This post is a part of the writing project called Stories from the West that I started with Christa. We’re both currently living on the west coasts (Christa in the US, me in Sweden), hence the name of the project. We want to share our experiences living as immigrants, and every month we’ll write a post each with the same topic. The topic for this month is ‘quirks about the adopted country‘. Don’t forget to read Christa’s post, 5 Quirky Things About America.
This October marks my eighteenth month of living in Sweden, and what a huge learning curve it has been. I’ve been amazed at the brilliant things I find in here — like their queueing system for example, or the divider on the cashier conveyor belt at the supermarket that separates your stuff and the next person’s — but I’m also equally astonished at the unusual things that can either be amusing or baffling.
So here are some of the quirky things you’ll find in Sweden.
1. The frequent use of double words
Swedes often use double words when they talk. ‘Hej hej’ or ‘tjena tjena’ for hello, ‘tack tack’ for thank you, or ‘puss puss’ (meaning ‘kiss kiss’) for ending a conversation (usually on the phone, with your loved ones). I didn’t realize this in the beginning, but now apparently I do it as well.
2. Two single duvets for a double bed
When we first moved to Sweden, we spent a long time in IKEA trying to find a double duvet, to no avail. We later found out that people usually use single duvets here, so we bought those instead.
And goodness, what a revelation. We don’t do the duvet tug of war anymore, and nobody gets accused of stealing the duvet in the middle of the night. Another advantage is, since H usually tolerates a much cooler temperature than I do, I can just use a thick duvet and him a thin one, and nobody’s complaining about it being too cold or too warm. It’s brilliant, and we’ll stick to this arrangement for the rest of our lives.
3. Lines at the liquor stores
Usually on Friday and Saturday, before the closing times (7 pm Friday, 3 pm Saturday — when you live here, you’ll learn this by heart). Alcohol trade in Sweden is regulated by the government, and Systembolaget (often called ‘Systemet’) is a government-owned chain of liquor stores that is allowed to sell drinks which contain more than 3.5% of alcohol.
It’s a common view to find long lines at the alcohol store in the weekend, when people rush to get their stock before the store closes. And god forbid you forget to buy one before it closes for the weekend. Been there, and it wasn’t fun.
4. The unconventional choices of food mix
Apart from having spices in the bread, Swedes mix interesting things in their food. Ketchup with pasta, jam with cereals, peanut butter with porridge… I’d never heard of such combinations before living here. When I pointed this out to a colleague, her reaction was, “Oh, people don’t usually do that?” Peanut butter and porridge, I can imagine that might be nice, and maybe jam with cereals. But ketchup with pasta? Italians, look away.

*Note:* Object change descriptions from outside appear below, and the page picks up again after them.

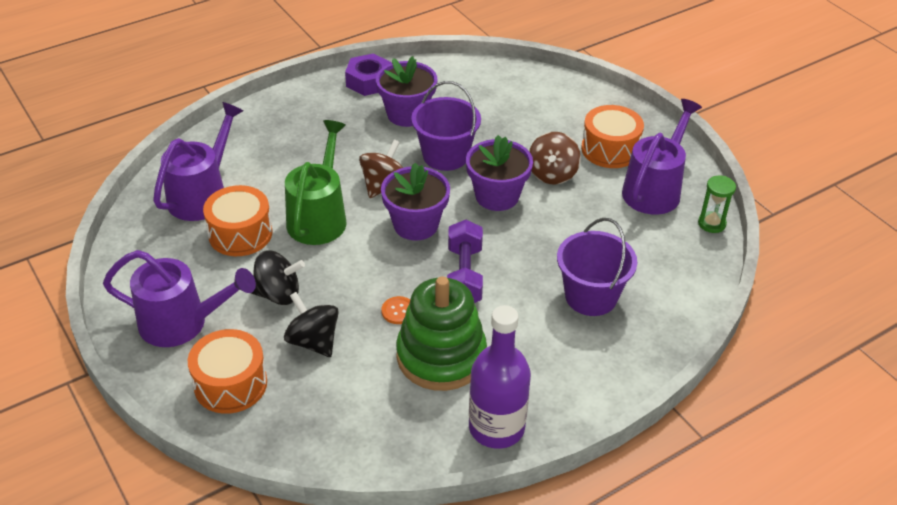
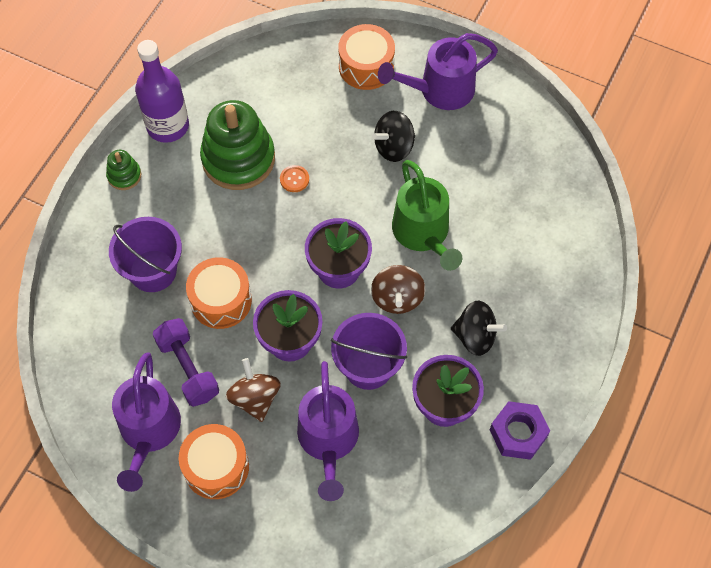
camera: 150 degrees right, 20 degrees up
(203, 194) = (536, 205): purple watering can -> purple watering can (328, 441)
(240, 234) = (470, 183): orange drum -> orange drum (221, 300)
(313, 341) = (337, 124): black spinning top -> black spinning top (475, 336)
(464, 276) = (265, 238): purple dumbbell -> purple dumbbell (188, 369)
(575, 397) = (124, 175): none -> green stacking toy
(711, 223) = (79, 413): green hourglass -> none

Swedes love sweets, and if you happen to stumble into one of the candy shops like 4-Gott or even just regular grocery stores and convenience stores, you’ll marvel at the selection of candies. Rows and rows of colorful candies in boxes, sold by the kilograms and available for pick-and-mix.

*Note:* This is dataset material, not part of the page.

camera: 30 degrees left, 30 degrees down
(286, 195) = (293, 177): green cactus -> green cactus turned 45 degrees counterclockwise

Lördagsgodis, or Saturday candies, was born in the 1950s as a government program to tackle the poor dental health in Sweden. With this program, the government tried to encourage parents to limit their kids’ candy consumption to just once a week. What started as a program has now turned into a beloved tradition, so you’ll see kids (and adults!) with their bags of mixed candies on Saturdays, sometimes getting wild with their shop (but really, could you blame them?).
A (very) small selection of candies at a local shop.
6. The love for salty licorice
With food in Sweden, I’ve learned that many of them are acquired tastes, not least the salty licorice. Not all Swedes love it, but many of them do. My one and only experience with this was at the office, where my colleagues eagerly introduced Swedish candies to me. They watched in thrill as I put the whole bit in my mouth, and burst into laughter as my face crumpled with the sting. I spat it out in the end — that was the evil of all candies.
7. People wear similar clothes
I’ve seen this in Gothenburg and Stockholm. People dress similarly, usually in dark colors. Just looking at people on the street, I can make out which pieces of clothing are ‘trendy’ for this season. I’m not sure if this is because they don’t like to stick out, but it’s definitely hard to see personal styles here.